Their common ancestor appears to have emerged from Eurasia about 50 million years B.P. For several decades, scientists have been using molecular biology techniques to explore the evolutionary path which has led to the current diversity of wild rice species. A study published by an IRD research team has shed light on the origin of the settlement of wild rice on the American continent.
Three colonization theories for evolution of rice in the Neotropical region have been confronting each other for many years. The first one takes continental drift as the basis for explaining the current distribution of American rice in the tropical zone, considering that their ancestors already existed before Africa separated from South America. The second postulates the major role of natural seed dispersion across extremely long distances, with migrating birds as agents. The third links the arrival of rice in America to the great exploratory voyages and to the slave trade run by Europeans between West Africa and America.
Recent dating methods using the “molecular clock” were applied to the species present in the American tropical zone. This method, founded on the principle that genetic mutations accumulate in a genome at a rate globally proportional to the time that has elapsed, arrived at an estimated date for the appearance of American wild rice of 300 000 years. However, a relative genetic proximity for certain fractions of the genome of these cereals suggests a much more recent origin by the interaction of crossings between different species. To overcome the constraints imposed by molecular study of a hybrid species grouping together several genomes in one, the IRD team took advantage of available historical documentation. Investigation of the main European herbarium collections compiled by XVIIth and XIXth Century naturalist explorers who travelled around the American continent revealed that almost all the rice specimens listed during this period belong to the same hybrid species.
Moreover, contrary to what the first flora describe concerning a number of neighbouring species, the distribution area of American rice is in fact clearly delimited by the activity of Europeans. Examination of the historical literature also shows that the triangular trade that became established from the XVIth Century between Europe, West Africa and America was the decisive factor in the appearance of the first species of the genus Oryza on the American continent. At that time, seeds were first transported inadvertently in the holds of slave-ships. It was also established that sailors deliberately took with them seeds of a range of exotic plant species, including wild rice, on their many transoceanic voyages.

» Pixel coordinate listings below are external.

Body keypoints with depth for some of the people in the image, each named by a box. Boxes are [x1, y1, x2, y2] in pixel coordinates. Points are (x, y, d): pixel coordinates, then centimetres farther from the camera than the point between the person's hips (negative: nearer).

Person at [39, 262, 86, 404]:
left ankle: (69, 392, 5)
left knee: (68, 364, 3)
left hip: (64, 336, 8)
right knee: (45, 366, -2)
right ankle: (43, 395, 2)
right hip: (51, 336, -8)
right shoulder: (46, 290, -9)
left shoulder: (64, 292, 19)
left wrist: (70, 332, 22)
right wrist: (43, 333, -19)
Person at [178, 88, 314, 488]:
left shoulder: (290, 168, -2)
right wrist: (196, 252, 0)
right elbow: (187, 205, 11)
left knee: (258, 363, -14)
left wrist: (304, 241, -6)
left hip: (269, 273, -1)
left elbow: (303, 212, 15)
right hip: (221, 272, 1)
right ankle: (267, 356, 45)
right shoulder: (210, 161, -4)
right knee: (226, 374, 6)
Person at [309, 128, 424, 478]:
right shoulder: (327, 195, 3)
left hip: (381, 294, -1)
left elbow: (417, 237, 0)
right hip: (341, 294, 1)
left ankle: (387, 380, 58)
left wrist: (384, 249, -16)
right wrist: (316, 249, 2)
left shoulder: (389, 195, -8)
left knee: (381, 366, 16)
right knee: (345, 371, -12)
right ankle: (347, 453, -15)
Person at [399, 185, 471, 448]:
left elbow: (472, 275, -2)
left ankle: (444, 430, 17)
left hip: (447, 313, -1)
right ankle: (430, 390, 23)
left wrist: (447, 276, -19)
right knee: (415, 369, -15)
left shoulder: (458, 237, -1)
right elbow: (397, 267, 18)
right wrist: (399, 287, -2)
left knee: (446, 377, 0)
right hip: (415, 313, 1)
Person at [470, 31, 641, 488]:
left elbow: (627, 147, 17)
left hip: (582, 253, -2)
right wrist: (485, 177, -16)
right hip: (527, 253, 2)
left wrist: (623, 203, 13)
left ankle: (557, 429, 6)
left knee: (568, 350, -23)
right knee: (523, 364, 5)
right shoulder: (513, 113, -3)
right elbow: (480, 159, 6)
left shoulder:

The hybrid rice first emerged among crops cultivated on the Caribbean islands, were then transported to the mainland by sea, mixed with stocks of cultivated rice seed. The presence of the hybrid rice species inland was for a long time limited to a perimeter around the first Brazilian gold mines that had attracted the colonists with their slaves. The location of this mine on the watershed between the River Amazon and the River Paraguay then enabled new rice species, born of crosses between wild rice of the Old World and domestic rice, to be conveyed by the current of the two rivers and gradually to invade a large area of South America.
The particularly vigorous American rice therefore seems to be the fruit of human migrations across the oceans. They appear to have the special feature of combining in the same genome the genetic characters of many different wild species of the Old World and rice that was already being grown there. This arrangement provided them with a number of qualities, including abundant seed production, ability to be pollinated by cultivated rice varieties, or high resistance to disease.
Confirmation of this theory at molecular level could make these Neotropical species potential candidates for development of a new type of domestic rice. In contrast to a hybrid rice currently being developed by China, the “super-hybrid” rice that could be derived from domestication of American species would offer the advantage that rice-growers could multiply it empirically, in the same way as for the traditional varieties they grow already.